* **TEXT UNDER STUDY**:
^^^^

# Starting to look like a 70's pontiac graveyard back there



## skapegoat (Nov 5, 2008)

70 Grand Prix model j
72 Luxury lemans
70 Lemans sport
74 formula 400
Now I just need more space for some more junk.


----------



## Instg8ter (Sep 28, 2010)

wish the old lady would let me fill the back 40 with old muscle...lol, Love your avatar Skape, no front clip but the LeMans still wants to run...lol. with all those you should be able to get one together this season.:cheers


----------



## skapegoat (Nov 5, 2008)

Only the ones that are green are Lemans's. The one that makes smoke is a raiii. That day started by my brother doing a burnout with his 03 silverado like he was a bad azz so I couldn't help myself. The GTO is coming together I've been driving it around working out the bugs every time the weather is good.


----------



## Instg8ter (Sep 28, 2010)

Have a Buddy looking to sell a 68' vert here in Michigan, wants 2K or best if your interested. Goats looking good love the 70' body style, alot like my old 69' bird.

68 Lemans pictures by instg8ter - Photobucket


----------



## skapegoat (Nov 5, 2008)

So far I haven't had to pay anything for the junk I've drug home.


----------



## likethat (Oct 5, 2007)

Is that an IH truck back there


----------



## jetstang (Nov 5, 2008)

GTO looks real solid! Where are you at? Cool projects or parts..


----------



## skapegoat (Nov 5, 2008)

We drug the ih truck home as parts for the rat rod. Probably going to get rid of it for room. The picture of the gto looks better then it is. I have a lot of body work ahead of me.


----------



## likethat (Oct 5, 2007)

I have owned a 74 and a 75 Scout II. I like them I wish I never sold them but O well.


----------

^^^^

* **PROBLEM REQUIREMENTS**:
Rewrite the post in the Pontiac graveyard thread that begins "We drug the ih truck home" as a short bulleted list that keeps its main facts.

^^^^

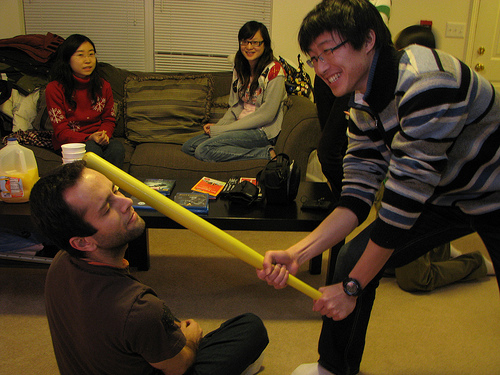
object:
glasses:
[304, 38, 352, 65]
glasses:
[240, 39, 265, 46]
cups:
[61, 143, 87, 164]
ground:
[406, 294, 487, 360]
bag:
[256, 154, 303, 211]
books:
[114, 178, 176, 211]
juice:
[0, 138, 40, 204]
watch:
[342, 275, 366, 299]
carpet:
[0, 226, 500, 375]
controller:
[219, 176, 242, 196]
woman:
[43, 34, 126, 178]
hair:
[55, 34, 104, 112]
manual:
[191, 176, 227, 196]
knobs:
[475, 63, 485, 73]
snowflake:
[48, 107, 64, 123]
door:
[465, 0, 500, 93]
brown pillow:
[125, 74, 217, 144]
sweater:
[44, 75, 117, 149]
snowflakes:
[91, 96, 107, 112]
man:
[29, 160, 269, 375]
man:
[258, 0, 500, 375]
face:
[305, 29, 360, 97]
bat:
[81, 150, 323, 301]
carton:
[0, 138, 41, 203]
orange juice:
[0, 175, 24, 198]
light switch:
[444, 22, 465, 39]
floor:
[0, 202, 498, 374]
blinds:
[22, 0, 271, 74]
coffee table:
[0, 178, 333, 276]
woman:
[180, 20, 287, 164]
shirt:
[336, 46, 500, 250]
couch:
[0, 71, 320, 222]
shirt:
[43, 251, 186, 375]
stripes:
[126, 78, 211, 142]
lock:
[477, 45, 488, 55]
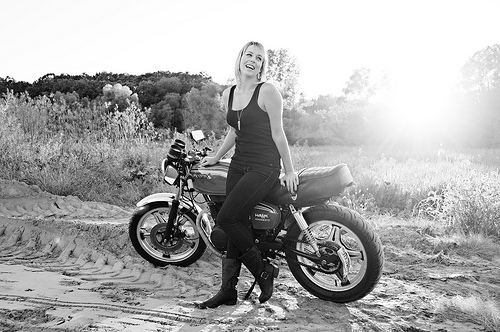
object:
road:
[4, 185, 498, 330]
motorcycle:
[127, 128, 384, 303]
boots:
[238, 242, 282, 304]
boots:
[192, 259, 243, 310]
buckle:
[260, 271, 270, 280]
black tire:
[285, 201, 383, 303]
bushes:
[1, 82, 160, 193]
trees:
[454, 44, 497, 141]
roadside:
[0, 144, 500, 217]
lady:
[193, 39, 302, 312]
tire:
[131, 195, 208, 268]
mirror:
[163, 164, 180, 186]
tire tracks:
[3, 224, 193, 300]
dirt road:
[0, 179, 492, 329]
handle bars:
[185, 173, 198, 194]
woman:
[194, 38, 301, 309]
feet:
[192, 282, 239, 309]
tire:
[282, 204, 385, 304]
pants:
[216, 162, 281, 259]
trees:
[133, 70, 207, 132]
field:
[0, 144, 498, 332]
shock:
[287, 202, 320, 260]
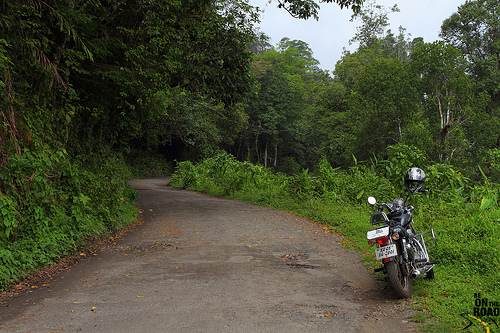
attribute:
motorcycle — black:
[361, 197, 445, 297]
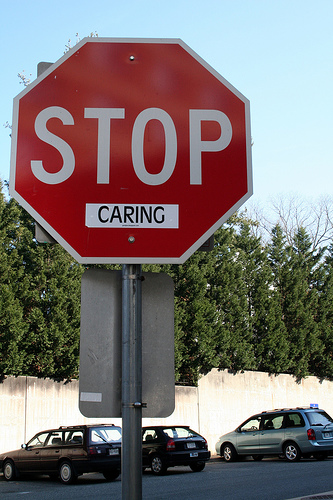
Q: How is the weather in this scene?
A: It is clear.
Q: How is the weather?
A: It is clear.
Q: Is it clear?
A: Yes, it is clear.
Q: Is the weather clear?
A: Yes, it is clear.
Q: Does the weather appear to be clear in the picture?
A: Yes, it is clear.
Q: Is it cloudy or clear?
A: It is clear.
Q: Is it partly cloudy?
A: No, it is clear.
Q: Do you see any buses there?
A: No, there are no buses.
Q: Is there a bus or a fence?
A: No, there are no buses or fences.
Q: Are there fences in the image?
A: No, there are no fences.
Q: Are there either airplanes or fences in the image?
A: No, there are no fences or airplanes.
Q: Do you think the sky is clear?
A: Yes, the sky is clear.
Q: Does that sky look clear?
A: Yes, the sky is clear.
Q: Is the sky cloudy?
A: No, the sky is clear.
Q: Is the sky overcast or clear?
A: The sky is clear.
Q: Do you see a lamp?
A: No, there are no lamps.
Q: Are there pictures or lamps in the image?
A: No, there are no lamps or pictures.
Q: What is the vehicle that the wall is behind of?
A: The vehicle is a van.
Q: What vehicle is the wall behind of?
A: The wall is behind the van.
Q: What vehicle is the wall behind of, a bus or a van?
A: The wall is behind a van.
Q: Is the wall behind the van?
A: Yes, the wall is behind the van.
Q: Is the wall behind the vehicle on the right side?
A: Yes, the wall is behind the van.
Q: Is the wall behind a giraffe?
A: No, the wall is behind the van.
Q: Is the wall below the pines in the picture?
A: Yes, the wall is below the pines.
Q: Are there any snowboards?
A: No, there are no snowboards.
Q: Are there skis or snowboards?
A: No, there are no snowboards or skis.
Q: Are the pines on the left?
A: No, the pines are on the right of the image.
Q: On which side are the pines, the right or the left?
A: The pines are on the right of the image.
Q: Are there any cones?
A: No, there are no cones.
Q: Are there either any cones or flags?
A: No, there are no cones or flags.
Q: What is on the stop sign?
A: The sticker is on the stop sign.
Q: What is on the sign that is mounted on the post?
A: The sticker is on the stop sign.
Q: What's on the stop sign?
A: The sticker is on the stop sign.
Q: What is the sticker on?
A: The sticker is on the stop sign.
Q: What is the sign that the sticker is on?
A: The sign is a stop sign.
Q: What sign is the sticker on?
A: The sticker is on the stop sign.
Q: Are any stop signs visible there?
A: Yes, there is a stop sign.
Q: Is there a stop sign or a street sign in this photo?
A: Yes, there is a stop sign.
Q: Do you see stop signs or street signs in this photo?
A: Yes, there is a stop sign.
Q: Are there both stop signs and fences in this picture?
A: No, there is a stop sign but no fences.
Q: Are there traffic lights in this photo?
A: No, there are no traffic lights.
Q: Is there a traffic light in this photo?
A: No, there are no traffic lights.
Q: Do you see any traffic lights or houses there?
A: No, there are no traffic lights or houses.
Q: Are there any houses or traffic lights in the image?
A: No, there are no traffic lights or houses.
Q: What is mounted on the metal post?
A: The stop sign is mounted on the post.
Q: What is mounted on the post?
A: The stop sign is mounted on the post.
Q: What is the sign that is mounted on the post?
A: The sign is a stop sign.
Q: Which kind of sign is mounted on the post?
A: The sign is a stop sign.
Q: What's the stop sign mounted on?
A: The stop sign is mounted on the post.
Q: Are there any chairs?
A: No, there are no chairs.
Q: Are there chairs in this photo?
A: No, there are no chairs.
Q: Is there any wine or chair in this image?
A: No, there are no chairs or wine.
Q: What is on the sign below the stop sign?
A: The label is on the sign.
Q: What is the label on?
A: The label is on the sign.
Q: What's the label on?
A: The label is on the sign.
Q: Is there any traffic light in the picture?
A: No, there are no traffic lights.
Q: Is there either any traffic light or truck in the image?
A: No, there are no traffic lights or trucks.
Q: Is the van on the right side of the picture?
A: Yes, the van is on the right of the image.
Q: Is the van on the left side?
A: No, the van is on the right of the image.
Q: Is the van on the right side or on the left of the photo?
A: The van is on the right of the image.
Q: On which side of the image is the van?
A: The van is on the right of the image.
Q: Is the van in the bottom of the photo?
A: Yes, the van is in the bottom of the image.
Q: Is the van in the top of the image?
A: No, the van is in the bottom of the image.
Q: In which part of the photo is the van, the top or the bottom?
A: The van is in the bottom of the image.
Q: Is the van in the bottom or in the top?
A: The van is in the bottom of the image.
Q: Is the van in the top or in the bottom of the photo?
A: The van is in the bottom of the image.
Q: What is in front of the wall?
A: The van is in front of the wall.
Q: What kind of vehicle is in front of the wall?
A: The vehicle is a van.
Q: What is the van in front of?
A: The van is in front of the wall.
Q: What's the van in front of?
A: The van is in front of the wall.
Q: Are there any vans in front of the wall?
A: Yes, there is a van in front of the wall.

^^^^

* **RESULT**:
- The IH truck was brought home as parts for the rat rod.
- It will probably be gotten rid of to make room.
- The GTO looks better in the picture than it really is.
- A lot of body work remains to be done on it.